Pubdate: Fri, 23 Aug 2013
Source: South Delta Leader (Delta, CN BC)
Copyright: 2013 South Delta Leader
Author: Kristine Salzmann
Cited: Sensible BC:


The movement to decriminalize marijuana possession is underfoot - and
up high. Two billboards promoting the Sensible BC campaign are now
running on Highway 99 by the Massey Tunnel, with a third on Highway 91
by the Alex Fraser Bridge.

The billboards ask those driving by to join the Sensible BC marijuana
referendum campaign and direct them to the group's website

The movement aims to collect enough signatures to launch a referendum
on how pot possession is policed in B.C. The group must gather
signatures from 10 per cent of registered voters in each of the
province's electoral districts within a 90 day period, which starts in
little over two weeks on Sept. 9.

"Right now our main focus is to register as many canvassers as
possible all around the province," Sensible BC founder and director
Dana Larsen said in a media release, adding they have currently
registered 1,000 canvassers with a goal of 5,000.

Larsen recently returned from touring towns in B.C.'s northern
interior and was on Vancouver Island when reached by phone earlier
this week. He said he will host a series of events in the Lower
Mainland soon, including South Delta, but didn't have a schedule just

Sgt. Ciaran Feenan said the Delta Police Department does not have an
official position on the movement and the group's proposed Sensible
Policing Act, which hopes to amend the BC Police Act to decriminalize
the simple possession of cannabis in B.C. and eventually work toward
legal regulation.

"Essentially, we have to enforce the laws that are currently in place,
and that would be our role," Feenan said. "Whether it be provincial or
federal our mandate is to enforce those laws, and so in terms of a
position relative to the Sensible Policing Act, we don't have one."

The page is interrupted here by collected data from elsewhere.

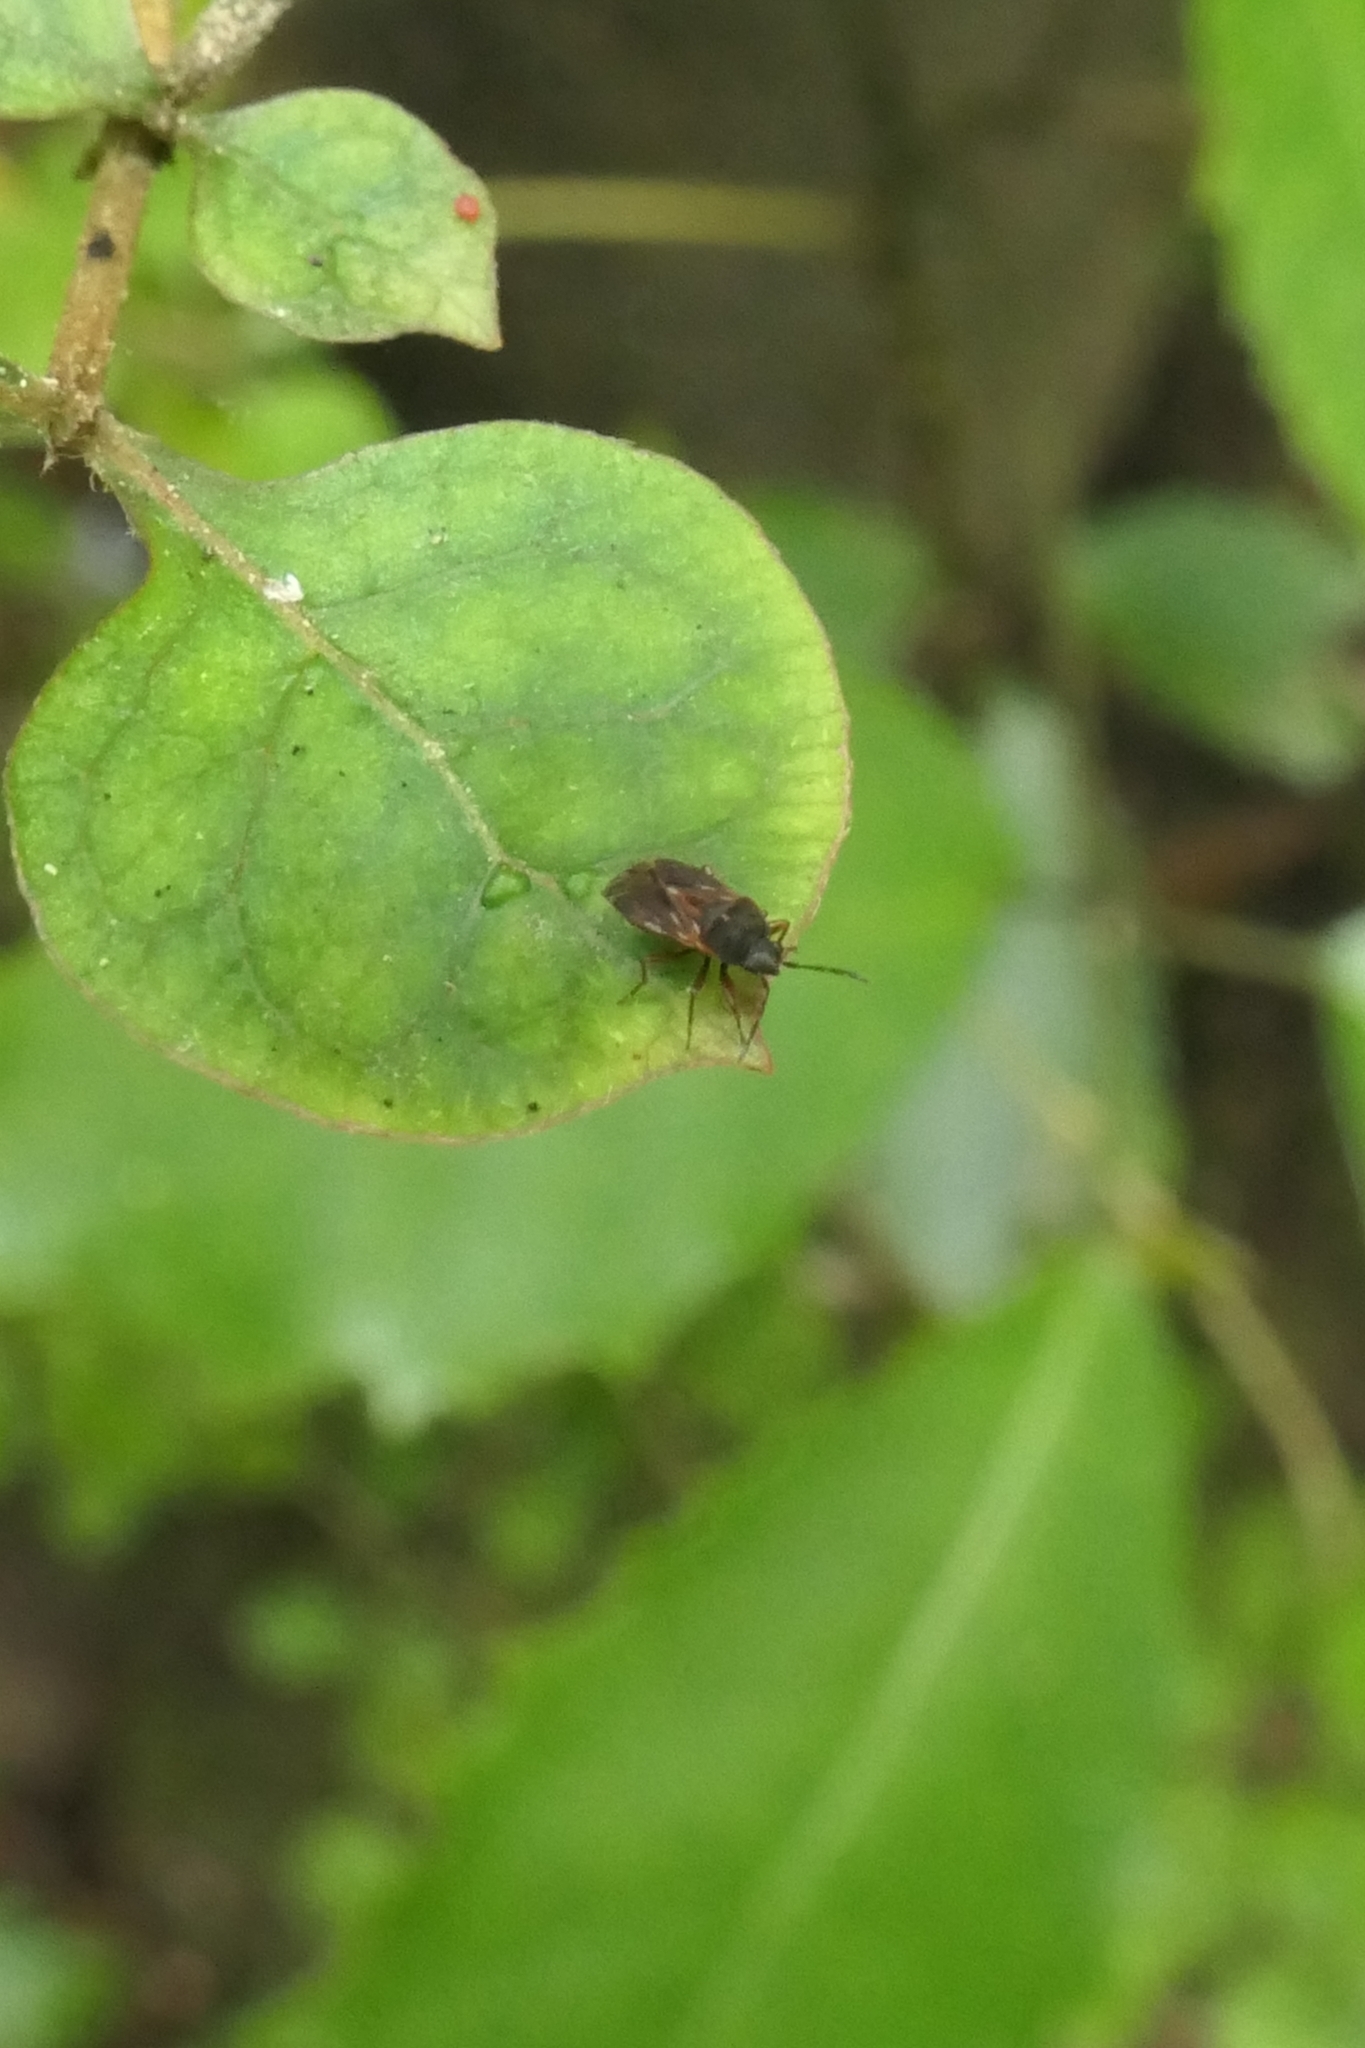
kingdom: Animalia
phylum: Arthropoda
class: Insecta
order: Hemiptera
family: Rhyparochromidae
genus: Targarema
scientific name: Targarema stali
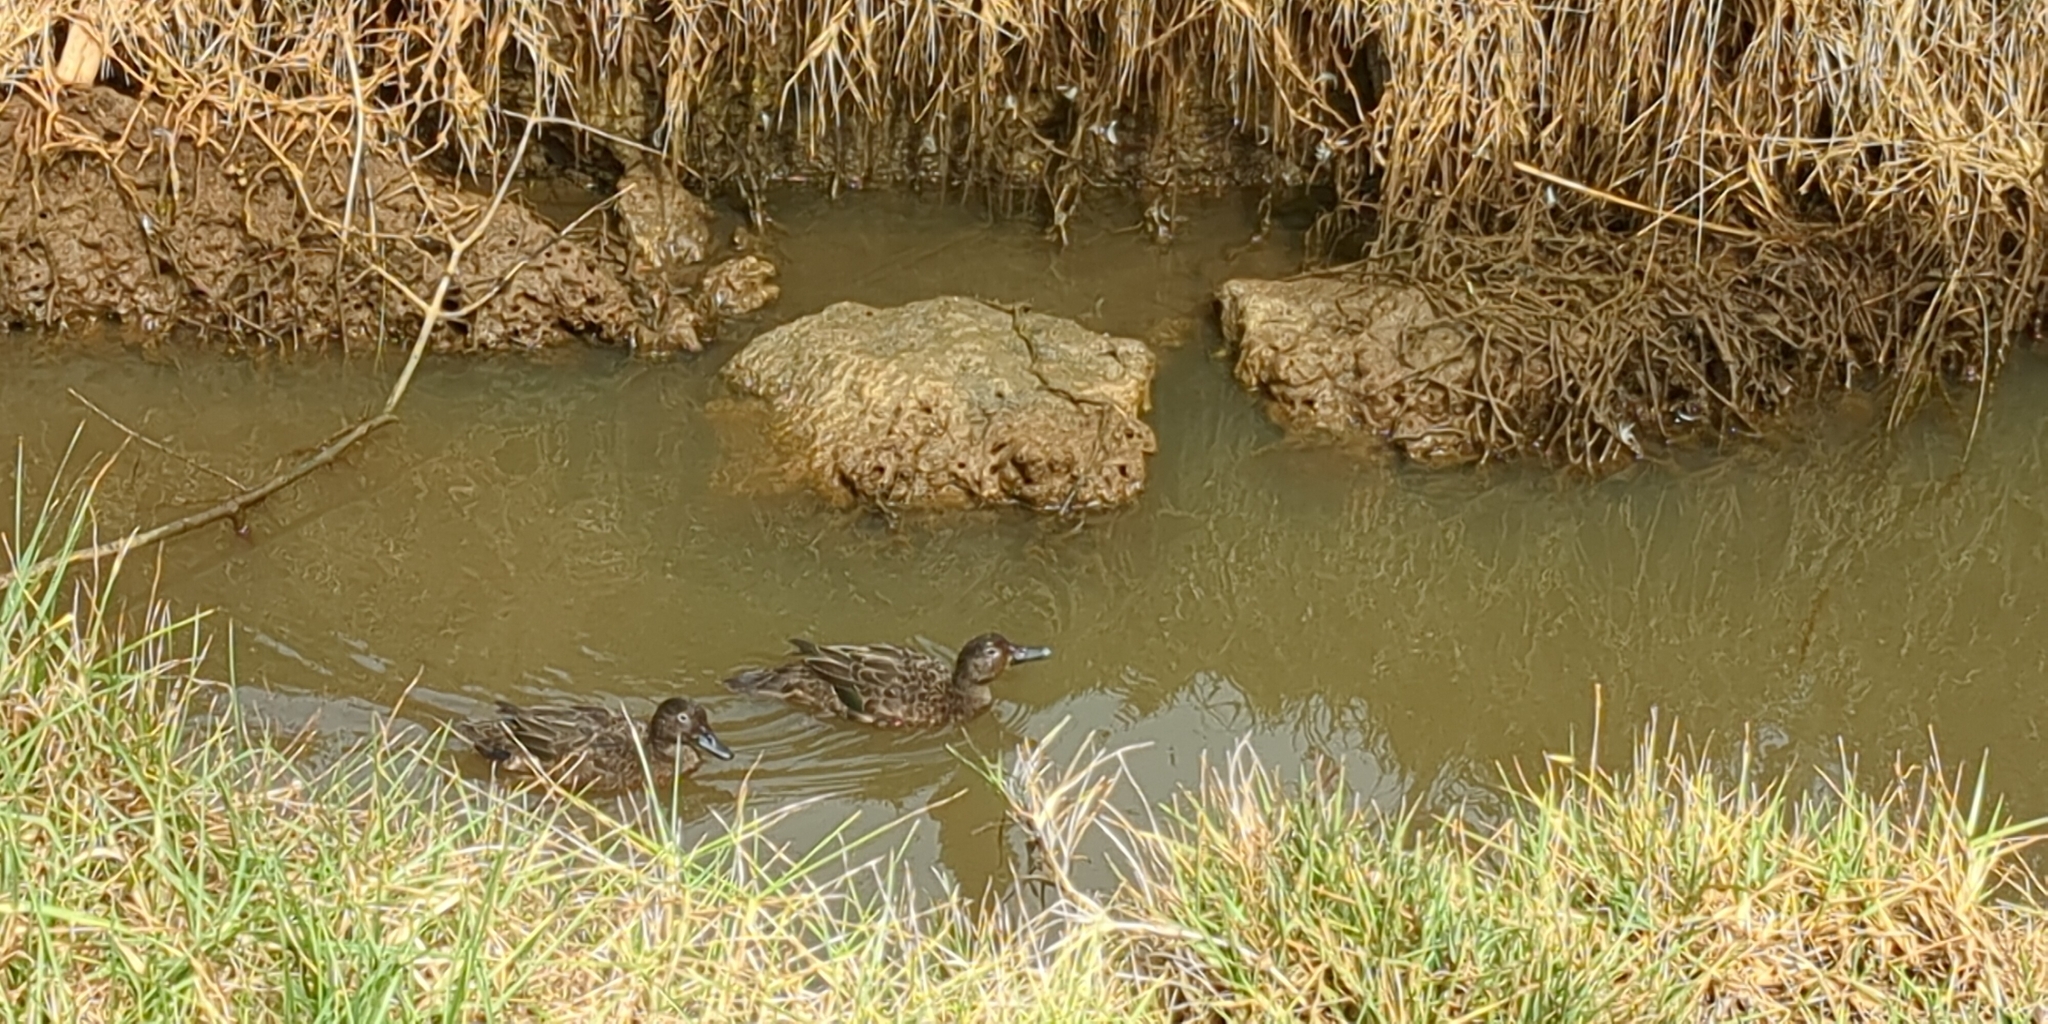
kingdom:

On Tuesday (Aug. 20), the Canadian Association of Chiefs of Police
proposed giving police the option of handing out tickets for the
illegal possession of marijuana opposed to laying criminal charges.

"The CACP is not in support of decriminalization or legalization of
cannabis in Canada," the CACP said in a release. "It must be
recognized, however, that under the current legislation the only
enforcement option for police when confronted with simple possession
of cannabis, is either to turn a blind eye or lay charges. The latter
ensues a lengthy and difficult process which, if proven guilty,
results in a criminal conviction and criminal record."